Büyük Selçuklu döneminde Orta Asya iklimi, yerel malzemeleri ve işçiliği ile uyumlu inşa edilen yapılarda avlu, eyvan, tek kubbeli cami ve taç kapı gibi yapı öğeleri mimari karakteri belirlemiştir.
İnsanın en temel ihtiyaçlarından biri olan barınma tarihini anlatınız?
Yerleşik yaşam buluntuları ancak M. Ö. 10.000’li yıllara aittir. İnsanın en temel ihtiyaçlarından biri olan barınma, doğal yaşam koşullarına karşı bireysel ve toplumsal korunmanın etkili araçlarından biri olmuştur. Paleolitik Çağ’da (Eski Taş Çağı) avcılık ve toplayıcılıkla geçinen göçebe kavimlerin barınakları olan mağaralar ve geçici kulübeler kalıcı ve sürekli bir toplumsal yaşamın gelişmesine olanak sağlamamıştır. Tarım Devrimi ile birlikte başlayan tarihsel süreçte Neolitik Çağ (Yeni Taş Çağı) insanı, avcılığın yanında yabani bitki ve hayvanları evcilleştirerek, yiyeceğini üretmeyi, yaptığı seramik kaplarla depolama ve saklamayı öğrenir. Ortaya çıkan bu ilksel teknoloji, zanaat ve toplumsal örgütlenme biçimleri uygarlığın başlangıcına işaret eder.
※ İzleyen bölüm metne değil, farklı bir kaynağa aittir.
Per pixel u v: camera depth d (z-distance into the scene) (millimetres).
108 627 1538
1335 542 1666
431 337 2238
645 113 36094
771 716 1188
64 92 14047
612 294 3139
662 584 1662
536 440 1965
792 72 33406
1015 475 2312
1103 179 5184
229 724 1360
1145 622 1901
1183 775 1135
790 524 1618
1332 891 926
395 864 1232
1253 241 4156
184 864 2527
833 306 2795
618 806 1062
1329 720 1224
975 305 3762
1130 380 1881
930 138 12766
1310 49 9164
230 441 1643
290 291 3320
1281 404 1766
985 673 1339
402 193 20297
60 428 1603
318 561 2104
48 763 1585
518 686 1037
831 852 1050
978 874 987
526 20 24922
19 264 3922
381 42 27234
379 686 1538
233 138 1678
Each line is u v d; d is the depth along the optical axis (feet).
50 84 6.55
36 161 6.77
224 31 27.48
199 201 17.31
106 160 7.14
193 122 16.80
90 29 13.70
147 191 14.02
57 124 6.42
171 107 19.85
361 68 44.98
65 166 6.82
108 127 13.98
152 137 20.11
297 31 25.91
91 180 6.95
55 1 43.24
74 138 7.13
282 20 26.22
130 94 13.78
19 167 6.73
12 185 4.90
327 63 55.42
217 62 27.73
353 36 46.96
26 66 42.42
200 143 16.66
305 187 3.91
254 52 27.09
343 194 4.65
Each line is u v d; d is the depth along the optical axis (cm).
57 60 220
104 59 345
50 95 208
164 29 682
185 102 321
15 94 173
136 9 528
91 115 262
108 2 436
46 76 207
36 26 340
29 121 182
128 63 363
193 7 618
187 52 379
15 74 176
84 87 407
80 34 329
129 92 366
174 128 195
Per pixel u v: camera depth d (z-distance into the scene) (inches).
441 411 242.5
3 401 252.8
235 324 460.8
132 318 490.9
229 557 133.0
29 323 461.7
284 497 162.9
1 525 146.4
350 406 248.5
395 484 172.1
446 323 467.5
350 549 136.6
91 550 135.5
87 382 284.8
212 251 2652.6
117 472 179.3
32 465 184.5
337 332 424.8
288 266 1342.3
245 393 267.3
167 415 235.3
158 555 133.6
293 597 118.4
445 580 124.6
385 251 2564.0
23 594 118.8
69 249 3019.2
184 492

Bu dönemin özellikleri hakkında bilgi veren en önemli arkeolojik yerleşim alanı Konya ovasında yer alan ve geçmişi M.Ö. 9000’li yıllara kadar uzanan Çatalhöyük’tür. 1960-1965 yılları arasında James Mellaart’ın yaptığı ilk arkeolojik kazılarda ortaya çıkan bu yerleşmede güneşte kurutulmuş kerpiçler ve kireç sıvalarla inşa edilen, planları kabaca dikdörtgen, bir kat yüksekliğinde, penceresiz ve birbirine bitişik evler görülmektedir.
Antik Yunan Uygarlığı hakkında bilgi veriniz?
Ege Denizi bölgesinde gelişen Antik Yunan Uygarlığı M.Ö. 8. - 2. Yüzyıllar arasında gelişmiştir. İnsanı yaşamın merkezinde tutan anlayışı ile çok tanrılı inanç sistemine rağmen toplumsal yaşam, felsefe, bilim, sanat, mimarlık ve kent planlama alanlarında önemli gelişmeler sağlanmıştır. Anıtsal yapılar sadece Atina’da M.Ö. 5. Yüzyılda yapılmış olan Parthenon gibi tapınaklarla sınırlı kalmamıştır. Demokratik toplumsal yaşam sivil yaşamı desteklemiş ve buna uygun işlevler için meclis, tiyatro, gymnasium gibi binalar yapılmıştır. Mimari tasarım yetkinleştirilmiş ve Dor, İyon, Korint adlarıyla anılan üsluplar geliştirilmiştir. Antik Yunan Uygarlığı ortak din ve dil birliğine bağlı kentlerden kurulu bir sistem geliştirmiştir. Anadolu’nun batısında Efes ve Milet gibi önemli kentler kurulmuştur.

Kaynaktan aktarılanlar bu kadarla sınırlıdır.